Помимо оппозиции, уставшей ждать уступок от правящего режима, усталость от войны охватила и всю страну. Народные массы, в годы войны получившие бесценный жизненный опыт и объединенные общностью судьбы в масштабах всей страны, также становятся силой – той силой, что так легкомысленно не замечалась ни правительством, ни оппозицией.

Конечно, новой народной революции по образцу 1905 года боялись все, но мало кто верил, что она вообще осуществима без сигнала со стороны высших слоев. Неразличимость внешнего и внутреннего врага в смысле их «вредоносности» для крестьянства и солдатства приводит к стремлению насильственного достижения своих, солдатско-крестьянских целей в войне, то есть заключения мира и получения земли в первую голову. Недоверие к власти, нежелание воевать были обусловлены нерешенностью земельного вопроса. В такой обстановке даже многие события в «верхах» оцениваются с данной точки зрения: «Правда ли, что Распутина убили господа за то, что он войну хотел кончить?»[376].

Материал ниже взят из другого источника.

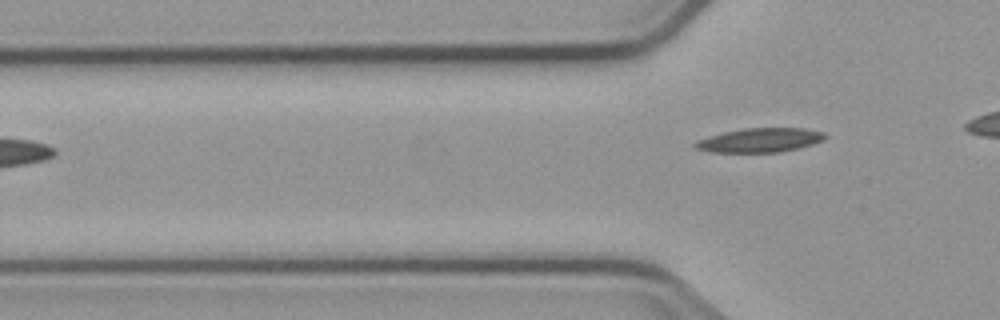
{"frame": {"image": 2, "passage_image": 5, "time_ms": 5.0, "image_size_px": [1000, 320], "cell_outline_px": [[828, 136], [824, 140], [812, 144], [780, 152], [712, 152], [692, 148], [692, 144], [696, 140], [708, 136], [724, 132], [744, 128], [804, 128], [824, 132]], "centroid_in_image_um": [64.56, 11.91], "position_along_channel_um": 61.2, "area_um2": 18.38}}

В условиях отсутствия ясного осознания целей, причин и задач войны широкими народными массами на первый план выходило значение военной организации, долженствовавшей парировать эти недостатки совершенством ведения военных действий. Довоенное законодательство предусматривало, что Верховным Главнокомандующим должен быть сам император. Но эти функции с июля 1914 по август 1915 года выполнял великий князь Николай Николаевич. Страна была искусственно разделена на «фронт» и «тыл», что вызвало к жизни явление двоевластия военного и гражданского руководства, не умевших, а часто и не желавших искать компромисс между собой. Противоречия и противостояние между Ставкой Верховного Главнокомандования и Советом министров, усугубляясь по мере развертывания сражений на фронтах, постепенно приобрели политическую окраску, что позволило цензовой оппозиции использовать это обстоятельство в своих далеко идущих целях. Оппозиционные настроения тыла передавались командному составу армии и далее – по всему театру военных действий, что только ослабляло моральную силу вооруженных сил.

В последний раз цели войны были представлены царским режимом в приказе по армии и флоту от 12 декабря 1916 года. Прежде всего, этот приказ стал ответом на якобы «мирные» инициативы со стороны немцев, предложивших Антанте мир на германских условиях. Также в преддверии решающей кампании 1917 года Верховный Главнокомандующий должен был объяснить армии, по своей сути представлявшей к этому времени вооруженное ополчение, в чем заключается смысл еще как минимум одного года военной страды.

Император сам назвал цели мировой бойни для России: освобождение захваченной противником территории, необходимость обладания Царьградом (Константинополем – Стамбулом) и Черноморскими проливами, образование свободной Польши из трех частей России, Германии и Австро-Венгрии, отмщение за павших. При Временном правительстве целеполагание участия страны в войне для каждого отдельно взятого солдата усугубилось в сторону бессмысленности и глупости. «Общенациональные усилия», «Свободная Россия» и тому подобные благоглупости могли быть понятны только начетникам от социализма. Для солдата был понятен лишь лозунг «Мир без аннексий и контрибуций!» в своем самом что ни на есть простецком толковании.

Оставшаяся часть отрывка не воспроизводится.